所给文章:
* * *
一、哈希表核心原理
1.1 哈希表基本概念
哈希表是一种通过哈希函数将键映射到存储位置的高效数据结构,实现平均O(1)时间复杂度的查找、插入和删除操作。
java
public class HashTableIntroduction {
public static void main(String[] args) {
// 哈希表工作原理演示
System.out.println("哈希表工作原理:");
String[] hashTable = new String[10];
// 模拟哈希函数:hash(key) = key.length() % 10
String key1 = "apple";
int index1 = key1.length() % 10; // 5
hashTable[index1] = "red fruit";
String key2 = "banana";
int index2 = key2.length() % 10; // 6
hashTable[index2] = "yellow fruit";
System.out.println("apple 存储在位置: " + index1 + ", 值: " + hashTable[index1]);
System.out.println("banana 存储在位置: " + index2 + ", 值: " + hashTable[index2]);
}
}
1.2 哈希函数设计
java
public class HashFunctions {
/**
* 直接定址法: Hash(Key) = A * Key + B
*/
public static int directAddress(int key, int a, int b) {
return a * key + b;
}
/**
* 除留余数法: Hash(Key) = Key % p (p为质数)
*/
public static int divisionMethod(int key, int prime) {
return Math.abs(key) % prime;
}
/**
* 平方取中法
*/
public static int midSquare(int key) {
long square = (long) key * key;
String squareStr = String.valueOf(square);
int mid = squareStr.length() / 2;
// 取中间3位
String midDigits = squareStr.substring(mid - 1, mid + 2);
return Integer.parseInt(midDigits);
}
/**
* 字符串哈希函数 - DJB2算法
*/
public static int djb2Hash(String str) {
int hash = 5381;
for (char c : str.toCharArray()) {
hash = ((hash << 5) + hash) + c; // hash * 33 + c
}
return hash;
}
/**
* 字符串哈希函数 - Java默认实现
*/
public static int javaStringHash(String str) {
return str.hashCode();
}
public static void main(String[] args) {
System.out.println("直接定址法(2x+1): " + directAddress(10, 2, 1));
System.out.println("除留余数法(%13): " + divisionMethod(27, 13));
System.out.println("平方取中法(123): " + midSquare(123));
System.out.println("DJB2哈希(hello): " + djb2Hash("hello"));
System.out.println("Java哈希(hello): " + javaStringHash("hello"));
}
}
1.3 哈希冲突与负载因子
java
public class HashConflictAnalysis {
/**
* 计算冲突率
*/
public static double calculateConflictRate(int[] keys, int tableSize) {
boolean[] occupied = new boolean[tableSize];
int conflicts = 0;
for (int key : keys) {
int index = Math.abs(key) % tableSize;
if (occupied[index]) {
conflicts++;
} else {
occupied[index] = true;
}
}
return (double) conflicts / keys.length;
}
/**
* 不同负载因子下的冲突率测试
*/
public static void loadFactorTest() {
int[] tableSizes = {10, 20, 50, 100};
int elementCount = 75; // 固定元素数量
System.out.println("负载因子与冲突率关系:");
for (int size : tableSizes) {
double loadFactor = (double) elementCount / size;
// 生成测试数据
int[] testData = new int[elementCount];
for (int i = 0; i < elementCount; i++) {
testData[i] = (int) (Math.random() * 1000);
}
double conflictRate = calculateConflictRate(testData, size);
System.out.printf("表大小: %d, 负载因子: %.2f, 冲突率: %.2f%%\n",
size, loadFactor, conflictRate * 100);
}
}
public static void main(String[] args) {
loadFactorTest();
// 推荐负载因子
System.out.println("\n推荐负载因子: 0.75");
System.out.println("当负载因子超过0.75时,冲突率显著增加,建议扩容");
}
}
二、哈希桶实现
2.1 完整哈希桶实现
java
public class HashBucket<K, V> {
/**
* 节点类
*/
private static class Node<K, V> {
K key;
V value;
Node<K, V> next;
public Node(K key, V value) {
this.key = key;
this.value = value;
}
}
private Node<K, V>[] array;
private int size; // 当前数据个数
private static final double LOAD_FACTOR = 0.75;
private static final int DEFAULT_CAPACITY = 10;
@SuppressWarnings("unchecked")
* * *
任务 A: 在关于哈希表的文章里,推荐的负载因子是多少?
文章和后面的行数据出自不同来源。

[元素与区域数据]
* * *
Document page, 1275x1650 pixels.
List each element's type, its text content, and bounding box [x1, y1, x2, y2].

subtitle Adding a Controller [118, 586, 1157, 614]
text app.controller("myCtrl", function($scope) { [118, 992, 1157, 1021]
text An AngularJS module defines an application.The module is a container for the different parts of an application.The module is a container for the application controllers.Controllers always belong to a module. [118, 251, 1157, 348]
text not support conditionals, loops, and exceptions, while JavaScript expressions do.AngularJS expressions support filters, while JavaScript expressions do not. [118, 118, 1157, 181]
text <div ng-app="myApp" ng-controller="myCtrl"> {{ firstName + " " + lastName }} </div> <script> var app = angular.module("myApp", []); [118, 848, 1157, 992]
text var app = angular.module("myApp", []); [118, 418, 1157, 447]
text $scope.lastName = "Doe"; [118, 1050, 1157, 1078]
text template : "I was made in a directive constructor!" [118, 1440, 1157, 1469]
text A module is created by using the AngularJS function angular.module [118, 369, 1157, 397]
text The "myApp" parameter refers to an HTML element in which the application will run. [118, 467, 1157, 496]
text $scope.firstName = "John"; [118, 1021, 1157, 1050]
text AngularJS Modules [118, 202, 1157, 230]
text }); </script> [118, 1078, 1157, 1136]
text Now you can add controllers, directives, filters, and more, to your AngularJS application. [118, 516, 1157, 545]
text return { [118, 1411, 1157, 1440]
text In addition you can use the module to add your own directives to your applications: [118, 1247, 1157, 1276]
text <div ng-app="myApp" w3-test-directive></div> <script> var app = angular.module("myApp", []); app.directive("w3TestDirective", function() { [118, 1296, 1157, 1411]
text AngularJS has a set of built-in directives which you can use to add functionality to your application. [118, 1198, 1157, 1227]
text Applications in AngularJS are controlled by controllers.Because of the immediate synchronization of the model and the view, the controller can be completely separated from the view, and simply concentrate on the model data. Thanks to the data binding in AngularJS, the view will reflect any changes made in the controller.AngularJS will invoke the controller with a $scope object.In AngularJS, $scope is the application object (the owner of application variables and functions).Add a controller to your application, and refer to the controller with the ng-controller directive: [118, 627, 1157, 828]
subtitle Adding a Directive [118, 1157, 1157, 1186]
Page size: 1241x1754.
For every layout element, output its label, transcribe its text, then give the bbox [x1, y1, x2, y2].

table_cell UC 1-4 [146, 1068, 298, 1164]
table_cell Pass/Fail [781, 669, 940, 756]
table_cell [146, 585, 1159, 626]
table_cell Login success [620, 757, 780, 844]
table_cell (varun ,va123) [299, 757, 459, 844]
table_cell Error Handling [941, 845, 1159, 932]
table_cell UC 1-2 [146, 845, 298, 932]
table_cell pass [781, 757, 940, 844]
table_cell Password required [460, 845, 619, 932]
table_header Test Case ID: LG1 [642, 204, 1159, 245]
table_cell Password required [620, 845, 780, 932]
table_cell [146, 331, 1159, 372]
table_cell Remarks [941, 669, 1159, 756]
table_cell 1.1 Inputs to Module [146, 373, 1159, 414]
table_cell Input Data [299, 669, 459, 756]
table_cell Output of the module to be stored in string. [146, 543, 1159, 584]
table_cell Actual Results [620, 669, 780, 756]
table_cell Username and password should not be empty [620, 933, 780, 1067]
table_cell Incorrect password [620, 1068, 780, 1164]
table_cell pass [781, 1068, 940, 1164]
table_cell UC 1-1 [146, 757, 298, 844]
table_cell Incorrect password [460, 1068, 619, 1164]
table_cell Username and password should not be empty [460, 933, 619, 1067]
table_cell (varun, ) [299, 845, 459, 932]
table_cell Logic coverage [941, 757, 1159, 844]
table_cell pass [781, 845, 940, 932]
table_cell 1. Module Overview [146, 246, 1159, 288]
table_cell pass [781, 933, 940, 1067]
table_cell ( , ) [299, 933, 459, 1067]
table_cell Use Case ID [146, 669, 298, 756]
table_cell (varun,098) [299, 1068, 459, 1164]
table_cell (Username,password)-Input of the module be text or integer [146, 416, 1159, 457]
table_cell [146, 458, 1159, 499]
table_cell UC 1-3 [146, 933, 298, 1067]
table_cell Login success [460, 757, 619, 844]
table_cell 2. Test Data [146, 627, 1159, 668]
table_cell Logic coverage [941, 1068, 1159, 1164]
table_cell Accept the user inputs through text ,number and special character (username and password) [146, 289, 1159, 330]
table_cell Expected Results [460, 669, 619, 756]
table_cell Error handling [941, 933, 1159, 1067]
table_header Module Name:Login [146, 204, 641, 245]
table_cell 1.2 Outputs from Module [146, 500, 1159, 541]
* * *
任务 B: 请在上面的行数据中找到含“subtitle Adding a Controller”的那一行,从这一行起到含“text AngularJS Modules [118, 202, 1157, 230]”的那一行为止(两端都算),把其中的“Doe”替换成“Smith”,其余内容不动。只输出这几行。

回答 A: 0.75

回答 B:
subtitle Adding a Controller [118, 586, 1157, 614]
text app.controller("myCtrl", function($scope) { [118, 992, 1157, 1021]
text An AngularJS module defines an application.The module is a container for the different parts of an application.The module is a container for the application controllers.Controllers always belong to a module. [118, 251, 1157, 348]
text not support conditionals, loops, and exceptions, while JavaScript expressions do.AngularJS expressions support filters, while JavaScript expressions do not. [118, 118, 1157, 181]
text <div ng-app="myApp" ng-controller="myCtrl"> {{ firstName + " " + lastName }} </div> <script> var app = angular.module("myApp", []); [118, 848, 1157, 992]
text var app = angular.module("myApp", []); [118, 418, 1157, 447]
text $scope.lastName = "Smith"; [118, 1050, 1157, 1078]
text template : "I was made in a directive constructor!" [118, 1440, 1157, 1469]
text A module is created by using the AngularJS function angular.module [118, 369, 1157, 397]
text The "myApp" parameter refers to an HTML element in which the application will run. [118, 467, 1157, 496]
text $scope.firstName = "John"; [118, 1021, 1157, 1050]
text AngularJS Modules [118, 202, 1157, 230]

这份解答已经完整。